═══ PROVIDED INFORMATION

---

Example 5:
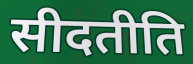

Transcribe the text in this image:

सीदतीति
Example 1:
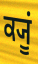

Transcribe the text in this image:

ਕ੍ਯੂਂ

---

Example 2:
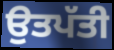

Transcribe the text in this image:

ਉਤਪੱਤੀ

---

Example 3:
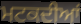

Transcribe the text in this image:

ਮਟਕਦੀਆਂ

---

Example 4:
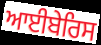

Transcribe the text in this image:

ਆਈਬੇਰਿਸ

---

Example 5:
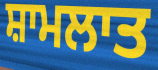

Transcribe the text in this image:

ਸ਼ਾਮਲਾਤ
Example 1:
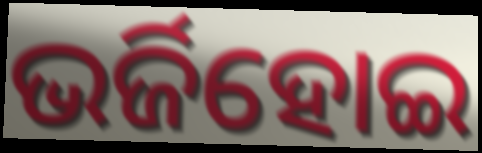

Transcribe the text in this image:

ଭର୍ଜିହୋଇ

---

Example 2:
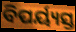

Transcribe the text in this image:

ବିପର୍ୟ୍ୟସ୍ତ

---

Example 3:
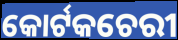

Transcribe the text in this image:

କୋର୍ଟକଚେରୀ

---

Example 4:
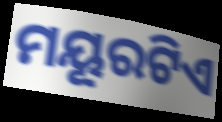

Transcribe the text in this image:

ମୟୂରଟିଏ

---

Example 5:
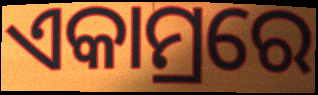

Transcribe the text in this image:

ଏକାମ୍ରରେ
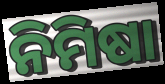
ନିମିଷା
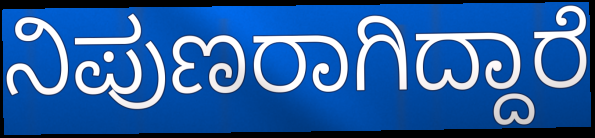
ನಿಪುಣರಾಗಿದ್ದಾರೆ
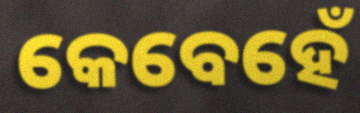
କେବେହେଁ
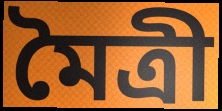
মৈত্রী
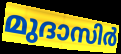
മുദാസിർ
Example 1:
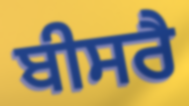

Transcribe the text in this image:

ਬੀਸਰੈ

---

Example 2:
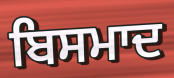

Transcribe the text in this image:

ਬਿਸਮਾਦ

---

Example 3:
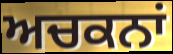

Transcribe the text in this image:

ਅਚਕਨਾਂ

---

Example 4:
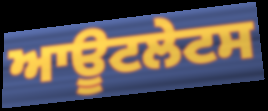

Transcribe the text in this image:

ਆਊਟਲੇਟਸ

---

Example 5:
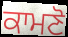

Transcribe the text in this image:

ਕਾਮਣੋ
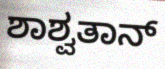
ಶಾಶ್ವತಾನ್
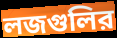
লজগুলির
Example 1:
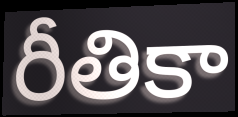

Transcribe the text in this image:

══════

§ TASK OBJECTIVE
Each entry above is to be restated exactly, without its images.

§ REPLY TO THE TASK
---

Example 5:

Transcribe the text in this image:

सीदतीति
Example 1:

Transcribe the text in this image:

ਕ੍ਯੂਂ

---

Example 2:

Transcribe the text in this image:

ਉਤਪੱਤੀ

---

Example 3:

Transcribe the text in this image:

ਮਟਕਦੀਆਂ

---

Example 4:

Transcribe the text in this image:

ਆਈਬੇਰਿਸ

---

Example 5:

Transcribe the text in this image:

ਸ਼ਾਮਲਾਤ
Example 1:

Transcribe the text in this image:

ଭର୍ଜିହୋଇ

---

Example 2:

Transcribe the text in this image:

ବିପର୍ୟ୍ୟସ୍ତ

---

Example 3:

Transcribe the text in this image:

କୋର୍ଟକଚେରୀ

---

Example 4:

Transcribe the text in this image:

ମୟୂରଟିଏ

---

Example 5:

Transcribe the text in this image:

ଏକାମ୍ରରେ
ନିମିଷା
ನಿಪುಣರಾಗಿದ್ದಾರೆ
କେବେହେଁ
মৈত্রী
മുദാസിർ
Example 1:

Transcribe the text in this image:

ਬੀਸਰੈ

---

Example 2:

Transcribe the text in this image:

ਬਿਸਮਾਦ

---

Example 3:

Transcribe the text in this image:

ਅਚਕਨਾਂ

---

Example 4:

Transcribe the text in this image:

ਆਊਟਲੇਟਸ

---

Example 5:

Transcribe the text in this image:

ਕਾਮਣੋ
ಶಾಶ್ವತಾನ್
লজগুলির
Example 1:

Transcribe the text in this image:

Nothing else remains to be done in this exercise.